On the way out of my local library last week, I spotted The Revenge of Analog by David Sax on the “new books” shelves. The sub-title is “Real Things and Why They Matter,” which is oddly confusing. I guess I had no idea that real things had ceased to matter or that analog was particularly “real.” Design Magazine did a brief review of this book a while back and I was entertained by the gushing over vinyl records, as I usually am. Revenge spends the first chapter raving about how and why vinyl records have made a big comeback. I think Sax has the how down pat, but is a little fuzzy on the why.
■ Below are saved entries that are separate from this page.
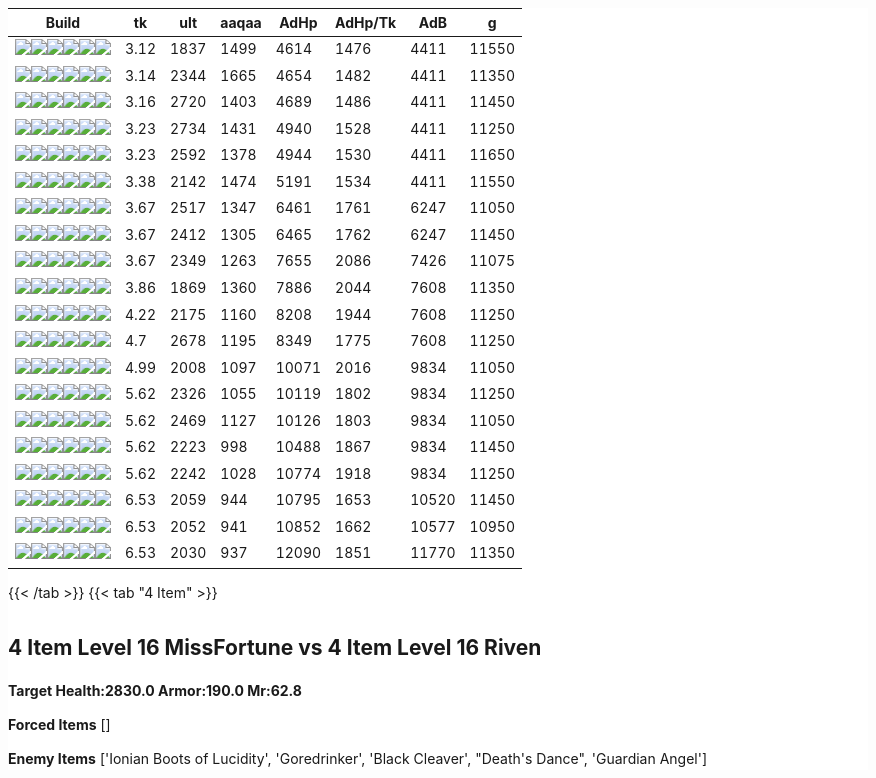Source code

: 



 Build |tk|ult|aaqaa|AdHp|AdHp/Tk|AdB|g
-|-|-|-|-|-|-|-
![](/item/6672.png)![](/item/3091.png)![](/item/3153.png)![](/item/1001.png)![](/item/1055.png)![](/item/1038.png)|3.12|1837|1499|4614|1476|4411|11550
![](/item/3153.png)![](/item/3036.png)![](/item/6672.png)![](/item/1001.png)![](/item/1055.png)![](/item/1038.png)|3.14|2344|1665|4654|1482|4411|11350
![](/item/6672.png)![](/item/3036.png)![](/item/3074.png)![](/item/1001.png)![](/item/1055.png)![](/item/1038.png)|3.16|2720|1403|4689|1486|4411|11450
![](/item/6672.png)![](/item/3036.png)![](/item/3072.png)![](/item/1001.png)![](/item/1055.png)![](/item/1038.png)|3.23|2734|1431|4940|1528|4411|11250
![](/item/6672.png)![](/item/3072.png)![](/item/3031.png)![](/item/1001.png)![](/item/1055.png)![](/item/1038.png)|3.23|2592|1378|4944|1530|4411|11650
![](/item/6672.png)![](/item/3072.png)![](/item/3153.png)![](/item/1001.png)![](/item/1055.png)![](/item/1038.png)|3.38|2142|1474|5191|1534|4411|11550
![](/item/6672.png)![](/item/6673.png)![](/item/3036.png)![](/item/1001.png)![](/item/1055.png)![](/item/1038.png)|3.67|2517|1347|6461|1761|6247|11050
![](/item/6672.png)![](/item/6673.png)![](/item/3031.png)![](/item/1001.png)![](/item/1055.png)![](/item/1038.png)|3.67|2412|1305|6465|1762|6247|11450
![](/item/6672.png)![](/item/3026.png)![](/item/3036.png)![](/item/1001.png)![](/item/1053.png)![](/item/1037.png)|3.67|2349|1263|7655|2086|7426|11075
![](/item/6672.png)![](/item/3026.png)![](/item/3153.png)![](/item/1001.png)![](/item/1055.png)![](/item/1038.png)|3.86|1869|1360|7886|2044|7608|11350
![](/item/6672.png)![](/item/3026.png)![](/item/3072.png)![](/item/1001.png)![](/item/1055.png)![](/item/1038.png)|4.22|2175|1160|8208|1944|7608|11250
![](/item/3072.png)![](/item/3026.png)![](/item/3036.png)![](/item/1001.png)![](/item/1055.png)![](/item/1038.png)|4.7|2678|1195|8349|1775|7608|11250
![](/item/6672.png)![](/item/6673.png)![](/item/3026.png)![](/item/1001.png)![](/item/1055.png)![](/item/1038.png)|4.99|2008|1097|10071|2016|9834|11050
![](/item/6673.png)![](/item/3026.png)![](/item/6694.png)![](/item/1001.png)![](/item/1055.png)![](/item/1038.png)|5.62|2326|1055|10119|1802|9834|11250
![](/item/6673.png)![](/item/3026.png)![](/item/3036.png)![](/item/1001.png)![](/item/1055.png)![](/item/1038.png)|5.62|2469|1127|10126|1803|9834|11050
![](/item/3026.png)![](/item/3074.png)![](/item/6673.png)![](/item/1001.png)![](/item/1055.png)![](/item/1038.png)|5.62|2223|998|10488|1867|9834|11450
![](/item/3072.png)![](/item/3026.png)![](/item/6673.png)![](/item/1001.png)![](/item/1055.png)![](/item/1038.png)|5.62|2242|1028|10774|1918|9834|11250
![](/item/6673.png)![](/item/3026.png)![](/item/3161.png)![](/item/1001.png)![](/item/1055.png)![](/item/1038.png)|6.53|2059|944|10795|1653|10520|11450
![](/item/6673.png)![](/item/3026.png)![](/item/3814.png)![](/item/1001.png)![](/item/1055.png)![](/item/1038.png)|6.53|2052|941|10852|1662|10577|10950
![](/item/6673.png)![](/item/3026.png)![](/item/6333.png)![](/item/1001.png)![](/item/1055.png)![](/item/1038.png)|6.53|2030|937|12090|1851|11770|11350
{{< /tab >}}
{{< tab "4 Item" >}}
## 4 Item Level 16 MissFortune vs 4 Item Level 16 Riven

**Target Health:2830.0 Armor:190.0 Mr:62.8**


**Forced Items** []








**Enemy Items** ['Ionian Boots of Lucidity', 'Goredrinker', 'Black Cleaver', "Death's Dance", 'Guardian Angel']
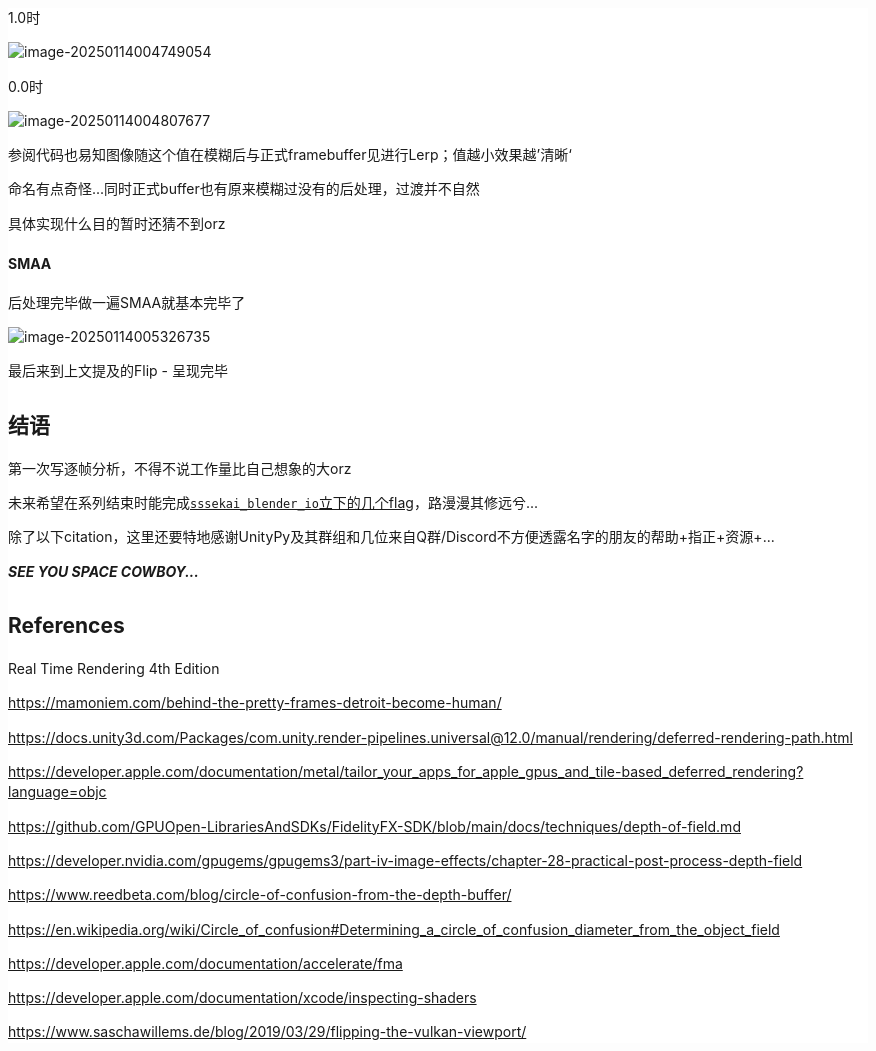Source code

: $1.0$时

![image-20250114004749054](/image-shading-reverse/image-20250114004749054.png)

$0.0$时

![image-20250114004807677](/image-shading-reverse/image-20250114004807677.png)

参阅代码也易知图像随这个值在模糊后与正式framebuffer见进行Lerp；值越小效果越’清晰‘

命名有点奇怪...同时正式buffer也有原来模糊过没有的后处理，过渡并不自然

具体实现什么目的暂时还猜不到orz

#### SMAA

后处理完毕做一遍SMAA就基本完毕了

![image-20250114005326735](/image-shading-reverse/image-20250114005326735.png)

最后来到上文提及的Flip - 呈现完毕

## 结语

第一次写逐帧分析，不得不说工作量比自己想象的大orz

未来希望在系列结束时能完成[`sssekai_blender_io`立下的几个flag](https://github.com/mos9527/sssekai_blender_io?tab=readme-ov-file#todo)，路漫漫其修远兮...

除了以下citation，这里还要特地感谢UnityPy及其群组和几位来自Q群/Discord不方便透露名字的朋友的帮助+指正+资源+...

***SEE YOU SPACE COWBOY...***

## References

Real Time Rendering 4th Edition

https://mamoniem.com/behind-the-pretty-frames-detroit-become-human/

https://docs.unity3d.com/Packages/com.unity.render-pipelines.universal@12.0/manual/rendering/deferred-rendering-path.html

https://developer.apple.com/documentation/metal/tailor_your_apps_for_apple_gpus_and_tile-based_deferred_rendering?language=objc

https://github.com/GPUOpen-LibrariesAndSDKs/FidelityFX-SDK/blob/main/docs/techniques/depth-of-field.md

https://developer.nvidia.com/gpugems/gpugems3/part-iv-image-effects/chapter-28-practical-post-process-depth-field

https://www.reedbeta.com/blog/circle-of-confusion-from-the-depth-buffer/

https://en.wikipedia.org/wiki/Circle_of_confusion#Determining_a_circle_of_confusion_diameter_from_the_object_field

https://developer.apple.com/documentation/accelerate/fma

https://developer.apple.com/documentation/xcode/inspecting-shaders

https://www.saschawillems.de/blog/2019/03/29/flipping-the-vulkan-viewport/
Jack White, the big proponent of vinyl who has yet to make a record that doesn’t sound like shit, has a quote in Revenge that seems to sum up his philosophy, “With vinyl, you’re down on your knees. You’re at the mercy of the needle. You watch the record spoin and it’s like you’re sitting around a campfire. It’s hypnotic.” I have not problem imagining X-geners and Millenials wanting to be down “on their knees” to mediocre technology, but “romance” and messing with cleaning records and putting up with manufacturing defects and high prices don’t seem compatible to me. White, like his idol Neil Young, claims “the actual sound of analogue is ten times better than that of digital.” If that were true, Young would have made a second decent record and White would have made at least one.
If you read Revenge, don’t expect technical competence. Statements like, “Digital music takes an analog sound wave and translates it into 1’s and 0’s, inevitably sacrificing chunks of information, and sound, in the process. Usually, digital files are compressed to a smaller size to make them easier to download and stream, and their volume levels are jacked up to compensate. But none of that really matters to the vast majority of music listneers, who aren’t really that concerned about sound quality.” You might think Sax would have passed something this stupid by someone who knows something about audio engineering, but you’d be wrong.
The book does make one solid point in the chapter on vinyl, though. In explaining why “digital data” is at fault for devaluing popular music,:the ease at which decent recordings can be made with digital technology put the lie to the idea that artists are a rare commodity. With 8 billion people on the planet, it’s pretty hard to imagine that world wouldn’t produce twenty to fifty million musical geniuses. With access to professional quality recording equipment available to most of those few hundred million musicians, the result is a flood of brilliant, original popular music (and hundreds of millions of dramatically lessor talents) and a swamped buying public.
Sax’s take on the studio recording process is even more open-mouthed baffled and impressed. He is so enamored with the past that he didn’t even bother to ask if analog tape and vinyl have any sonic drawbacks. Likewise, when he finally discovers live music, he writes, “a great live band is a bolt of lightning, and an iPod is a lightning bug.” Imagine what he would think if he were to attend an orchestra concert?
The 2nd chapter is titled “The Revenge of Paper.” You’d think it would be about books and magazines, but it’s about a fashion accessory called the “Moleskine notebook.” There is a chapter for “The Revenge of Print,” but since I’m reading this book on my Android tablet it may not carry the appropriate clout, at least in my case.